Childhood is the kingdom where nobody dies

8 May
Today at school was kind of hard.

I feel like an attention-whore or something when I’m sad about it. You know what I mean, how when someone dies all of a sudden *everyone* acts like they were super close? Well just to clarify that’s not what I’m trying to do at all.

It’s just so sad and strange.

To see her friends crying in the hall, or when they get up to leave class because they are crying so hard.

Just to hear everyone talking about it, all the different rumors going around and it’s hard to know what’s true.

And then how some people just found out today. This girl Allie ran out of first period because she hadn’t known yet and she was just shocked. They went on the Costa Rica tri ptogether.

And other people who just found out today were so nonchalant about it, like, “Oh yeah the sophomore girl who killed herself? I heard she was on drugs.” then go back to everyday conversation. So casual and they don’t even seem to realize how big of a deal it is.

Every time I drive by her house or the bridge (and I’ve had to drive by both multiple times since I found out) I just get chills.

Every time it came up, actually, I got chills.

In APLA we were reading this poem.

Childhood Is the Kingdom Where Nobody Dies
Childhood is not from birth to a certain age and at a certain age
The child is grown, and puts away childish things.
Childhood is the kingdom where nobody dies.

Nobody that matters, that is. Distant relatives of course
Die, whom one never has seen or has seen for an hour,
And they gave one candy in a pink-and-green stripéd bag,
or a jack-knife,
And went away, and cannot really be said to have lived at all.
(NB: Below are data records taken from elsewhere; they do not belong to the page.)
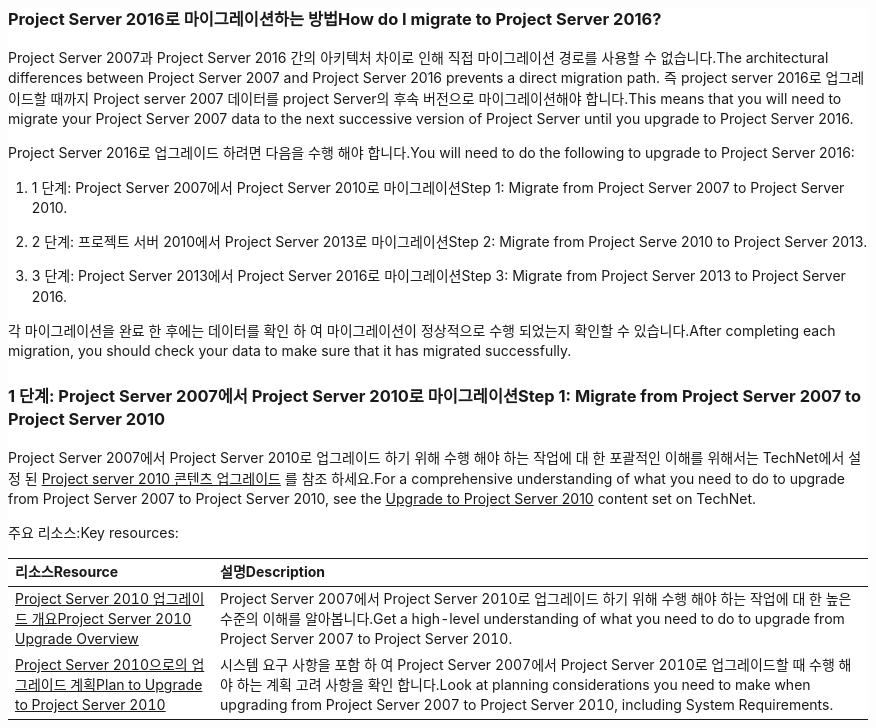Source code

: ### <a name="how-do-i-migrate-to-project-server-2016"></a><span data-ttu-id="2b105-179">Project Server 2016로 마이그레이션하는 방법</span><span class="sxs-lookup"><span data-stu-id="2b105-179">How do I migrate to Project Server 2016?</span></span>

<span data-ttu-id="2b105-180">Project Server 2007과 Project Server 2016 간의 아키텍처 차이로 인해 직접 마이그레이션 경로를 사용할 수 없습니다.</span><span class="sxs-lookup"><span data-stu-id="2b105-180">The architectural differences between Project Server 2007 and Project Server 2016 prevents a direct migration path.</span></span> <span data-ttu-id="2b105-181">즉 project server 2016로 업그레이드할 때까지 Project server 2007 데이터를 project Server의 후속 버전으로 마이그레이션해야 합니다.</span><span class="sxs-lookup"><span data-stu-id="2b105-181">This means that you will need to migrate your Project Server 2007 data to the next successive version of Project Server until you upgrade to Project Server 2016.</span></span>
  
<span data-ttu-id="2b105-182">Project Server 2016로 업그레이드 하려면 다음을 수행 해야 합니다.</span><span class="sxs-lookup"><span data-stu-id="2b105-182">You will need to do the following to upgrade to Project Server 2016:</span></span>
  
1. <span data-ttu-id="2b105-183">1 단계: Project Server 2007에서 Project Server 2010로 마이그레이션</span><span class="sxs-lookup"><span data-stu-id="2b105-183">Step 1: Migrate from Project Server 2007 to Project Server 2010.</span></span>
    
2. <span data-ttu-id="2b105-184">2 단계: 프로젝트 서버 2010에서 Project Server 2013로 마이그레이션</span><span class="sxs-lookup"><span data-stu-id="2b105-184">Step 2: Migrate from Project Serve 2010 to Project Server 2013.</span></span>
    
3. <span data-ttu-id="2b105-185">3 단계: Project Server 2013에서 Project Server 2016로 마이그레이션</span><span class="sxs-lookup"><span data-stu-id="2b105-185">Step 3: Migrate from Project Server 2013 to Project Server 2016.</span></span>
    
<span data-ttu-id="2b105-186">각 마이그레이션을 완료 한 후에는 데이터를 확인 하 여 마이그레이션이 정상적으로 수행 되었는지 확인할 수 있습니다.</span><span class="sxs-lookup"><span data-stu-id="2b105-186">After completing each migration, you should check your data to make sure that it has migrated successfully.</span></span>
  
### <a name="step-1-migrate-from-project-server-2007-to-project-server-2010"></a><span data-ttu-id="2b105-187">1 단계: Project Server 2007에서 Project Server 2010로 마이그레이션</span><span class="sxs-lookup"><span data-stu-id="2b105-187">Step 1: Migrate from Project Server 2007 to Project Server 2010</span></span>

<span data-ttu-id="2b105-188">Project Server 2007에서 Project Server 2010로 업그레이드 하기 위해 수행 해야 하는 작업에 대 한 포괄적인 이해를 위해서는 TechNet에서 설정 된 [Project server 2010 콘텐츠 업그레이드](https://go.microsoft.com/fwlink/p/?linkid=841812) 를 참조 하세요.</span><span class="sxs-lookup"><span data-stu-id="2b105-188">For a comprehensive understanding of what you need to do to upgrade from Project Server 2007 to Project Server 2010, see the [Upgrade to Project Server 2010](https://go.microsoft.com/fwlink/p/?linkid=841812) content set on TechNet.</span></span> 
  
<span data-ttu-id="2b105-189">주요 리소스:</span><span class="sxs-lookup"><span data-stu-id="2b105-189">Key resources:</span></span>
  
|<span data-ttu-id="2b105-190">**리소스**</span><span class="sxs-lookup"><span data-stu-id="2b105-190">**Resource**</span></span>|<span data-ttu-id="2b105-191">**설명**</span><span class="sxs-lookup"><span data-stu-id="2b105-191">**Description**</span></span>|
|:-----|:-----|
|[<span data-ttu-id="2b105-192">Project Server 2010 업그레이드 개요</span><span class="sxs-lookup"><span data-stu-id="2b105-192">Project Server 2010 Upgrade Overview</span></span>](https://go.microsoft.com/fwlink/p/?linkid=841813) <br/> |<span data-ttu-id="2b105-193">Project Server 2007에서 Project Server 2010로 업그레이드 하기 위해 수행 해야 하는 작업에 대 한 높은 수준의 이해를 알아봅니다.</span><span class="sxs-lookup"><span data-stu-id="2b105-193">Get a high-level understanding of what you need to do to upgrade from Project Server 2007 to Project Server 2010.</span></span>  <br/> |
|[<span data-ttu-id="2b105-194">Project Server 2010으로의 업그레이드 계획</span><span class="sxs-lookup"><span data-stu-id="2b105-194">Plan to Upgrade to Project Server 2010</span></span>](https://go.microsoft.com/fwlink/p/?linkid=841815) <br/> |<span data-ttu-id="2b105-195">시스템 요구 사항을 포함 하 여 Project Server 2007에서 Project Server 2010로 업그레이드할 때 수행 해야 하는 계획 고려 사항을 확인 합니다.</span><span class="sxs-lookup"><span data-stu-id="2b105-195">Look at planning considerations you need to make when upgrading from Project Server 2007 to Project Server 2010, including System Requirements.</span></span>  <br/> |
And cats die. They lie on the floor and lash their tails,
And their reticent fur is suddenly all in motion
With fleas that one never knew were there,
Polished and brown, knowing all there is to know,
Trekking off into the living world.
You fetch a shoe-box, but it’s much too small, because she won’t
curl up now:
So you find a bigger box, and bury her in the yard, and weep.
But you do not wake up a month from then, two months
A year from then, two years, in the middle of the night
And weep, with your knuckles in your mouth, and say Oh, God! Oh, God!
Childhood is the kingdom where nobody dies that matters,

—mothers and fathers don’t die.

And if you have said, “For heaven’s sake, must you always
be kissing a person?”
Or, “I do wish to gracious you’d stop tapping on the window
with your thimble!”
Tomorrow, or even the day after tomorrow if you’re busy having fun,
Is plenty of time to say, “I’m sorry, mother.”

To be grown up is to sit at the table with people who have died,
who neither listen nor speak;
Who do not drink their tea, though they always said
Tea was such a comfort.

Run down into the cellar and bring up the last jar of raspberries;
they are not tempted.
Flatter them, ask them what was it they said exactly
That time, to the bishop, or to the overseer, or to Mrs. Mason;
They are not taken in.
Shout at them, get red in the face, rise,
Drag them up out of their chairs by their stiff shoulders and
shake them and yell at them;
They are not startled, they are not even embarrassed; they slide
back into their chairs.

Your tea is cold now.
You drink it standing up,
And leave the house.

— Edna St.Vincent Millay

And reading it today was a lot to take. I just kept thinking of Maren even though it’s not even talking about suicide, but it just made everything seem more real. The italics is kind of how I feel. I’ve never had someone die who I knew. My grandma died but I never saw her. Even though I never hung out with Maren or anything, I saw her every single day. I’ve had other people die, like in March when a guy from my school killed himself and I heard about it but I didn’t know him and I was just like, oh, that’s really sad. It kind of affected me like a sad movie: you’re sad while you hear about it but then you pretty much forget and the only reason you’re sad is for the people who were affected more directly. But this is more than a sad movie.

It’s weird to think that this girl I saw in the halls every day I’ll never see again. That someone who was so alive three days ago is dead now.

I am a T.A. in the career center 6th period, but today when I went in there, there was a whole table set up with pictures, flowers, cards and things for Maren. Then another table had markers and stuff on it so you could write her something if you wanted, and counselors were in there to talk and some girls were in there who were her friends.

I looked at the table for a few minutes. God, I just still can’t believe it. Like I said, she was so … alive … for lack of a better word. And now she’s not. I’ve seen those types of arrangements before: the table remembering someone with pictures and flowers and you can just tell from looking at it that the person died. But I don’t feel like she has. It’s just weird to see a table like that of someone I know.

Nothing else interesting happened today.